0.6 for all-over relationships for different types of malwares.

-

0.7 is the best test characteristic, offering a better trade-off between false positives and false negatives.

-

0.8 for fine-grained clustering, both within families and within families for similar types of malwares in the case of a large number of similar and similar malwares.
Justification for Threshold Selection: The values used for these thresholds have been determined empirically using the discussed equations with the help of the malware samples belonging to various families. Such values, such as 0.7, are said to conform to clustering precision and avoid a high likelihood of mis-grouping contacts.

-

Threshold of 0.6: The threshold of 0.6 provides a more general mapping of relationships between various kinds within malware types, making it suitable for detecting families that appear similar at a high level of abstraction but differ significantly at a low level of malware code or behavior.

-

Threshold of 0.7: This threshold is optimal for most malware families, as it ensures a true positive rate equal to the recall, while simultaneously minimizing false positives. It forwards consistently without over-learning, which makes it ideal for identifying new samples, which are variants of a basic malware type.

-

Threshold of 0.8: The threshold of 0.8 is utilized for other malware types that belong to the same family. This threshold is perfect when you wish to cluster very similar malware samples which only differ slightly.
Effectiveness Across Different Malware Families:

-

Polymorphic Malware: Over time, the executable’s parts or entire form may change, complicating the classification of such samples. Even when the input matrix is transformed through functions such as MinHash and Jaccard Index, which remove any sense of position related to value occurrence, applying the framework with a coefficient of 0.7 ensures that he polymorphic variants belonging to a particular family are clustered appropriately.

-

Cross-Family Detection: We set a similarity of 0 at 0.6 for similar samples from different malware families that may exhibit similar behavior (e.g., spyware or ransomware with a similar function), even though their code may differ.
Impact on Robustness: The thresholds play a crucial role in ensuring the robustness of the framework, especially when dealing with:

-

Polymorphism: The capability of the malware to evolve in terms of structure but not in terms of its primary function.

-

Obfuscation: This is a common practice used by malware programs worldwide to mask their true functions with deceptive ones. They emphasize that even when the code of two variants of a given malware differs substantially, a threshold like 0.7 still allows the framework to identify similarities between obfuscated malware samples.

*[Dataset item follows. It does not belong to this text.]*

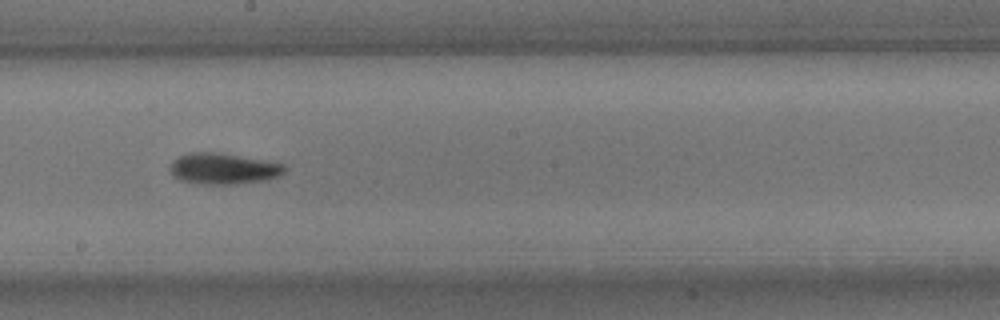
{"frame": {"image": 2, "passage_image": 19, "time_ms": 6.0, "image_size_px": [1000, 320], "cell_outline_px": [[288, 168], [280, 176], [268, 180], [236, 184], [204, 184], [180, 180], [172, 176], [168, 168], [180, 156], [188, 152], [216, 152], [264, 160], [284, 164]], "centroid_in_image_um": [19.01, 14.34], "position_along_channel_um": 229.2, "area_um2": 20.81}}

3.5. Evaluation and Comparison with Existing Tools

The current evaluation is based on malware samples gathered from GitHub repositories, providing the first clue about how the proposed methodology should work to identify similarities and classify new attachments by family. However, the limited sample size and lack of diversity in malware types hinder the current analysis, making it challenging to apply. This is because there is not enough research on the approach’s resilience and flexibility against various threats.
In future studies, they need to extend the evaluation protocol to more commonly used malware datasets such as the CICIDS dataset or any other dataset with benchmarked files. This would enable a comparison of the proposed methodology with other malware analysis tools, like VirusTotal, YARA, and signature-based systems, and therefore a systematic comparison of the strengths and limitations.
The proposed approach is more powerful than the conventional signature-based methods in one aspect, particularly in detecting new or modified URLs belonging to the same group or different from the predefined fingerprint signature. This is especially important for polymorphic or obfuscated malware, which is beyond the capabilities of signature-based detection immune systems.
Future comparisons should incorporate a greater number of malware sample representatives to enhance accuracy. Apart from evaluating the effectiveness of the methodology, we should also consider other factors like accuracy, false positive and false negative rates, and the duration of the analysis.

4. Results

The results are categorized into two parts: Shared Code Analysis and Shared Attribute Analysis.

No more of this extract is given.